- Relator(a)
- Ministro Benedito Gonçalves
- Órgão julgador
- Primeira Turma
- Data do julgamento
- 11/12/2023
- Data de publicação
- 14/12/2023
STJ – Acórdão, Rel. Ministro Benedito Gonçalves, Primeira Turma, j. 11/12/2023, p. 14/12/2023
PROCESSUAL CIVIL E ADMINISTRATIVO. AGRAVO INTERNO NO AGRAVO EM RECURSO ESPECIAL. SERVIDOR PÚBLICO FEDERAL. CUMPRIMENTO DE SENTENÇA. JUROS DE MORA. INCIDÊNCIA ATÉ O DEPÓSITO DA INTEGRALIDADE DA DÍVIDA. OFENSA À COISA JULGADA. NÃO OCORRÊNCIA. APLICAÇÃO DO ENTENDIMENTO DO STF. TEMA 1.037 DA REPERCUSSÃO GERAL. PRECEDENTES. 1. Consigne-se inicialmente que o recurso foi interposto contra acórdão publicado na vigência do Código de Processo Civil de 2015, devendo ser exigidos os requisitos de admissibilidade na forma nele previsto, conforme Enunciado Administrativo 3/2016/STJ. 2. O Supremo Tribunal Federal, ao julgar o RE 1.169.289/SC (Tema 1.037 da Repercussão Geral), da relatoria do Ministro Marco Aurélio, fixou a seguinte tese: "O enunciado da Súmula Vinculante 17 não foi afetado pela superveniência da Emenda Constitucional 62/2009, de modo que não incidem juros de mora no período de que trata o § 5º do art. 100 da Constituição.

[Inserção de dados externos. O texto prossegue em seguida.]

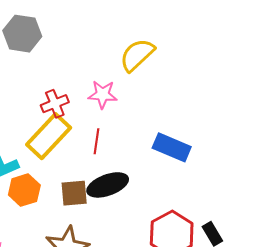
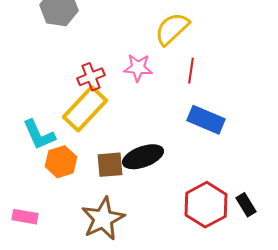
red line: (96, 141) -> (191, 71), moved

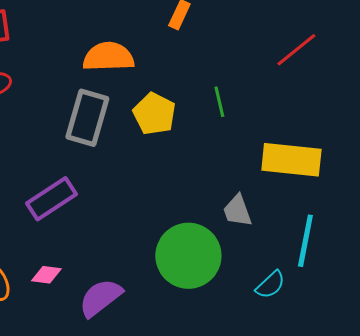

Havendo o inadimplemento pelo ente público devedor, a fluência dos juros inicia-se após o "período de graça'". 3. Em sede de juízo de retratação, nos termos do art. 1.040, II, do CPC/2015, nos autos do AgInt no AREsp 1.631.441/RS, de minha relatoria, DJe 15/9/2022, esta eg. Primeira Turma firmou compreensão, no sentido de inexistência de ofensa à coisa julgada na hipótese de limitação os juros de mora à data da ordem de pagamento, ainda que a sentença exequenda preveja a incidência até o efetivo e integral pagamento da dívida. 4. Agravo interno não provido. (AgInt no AREsp n. 2.256.943/RS, relator Ministro Benedito Gonçalves, Primeira Turma, julgado em 11/12/2023, DJe de 14/12/2023.)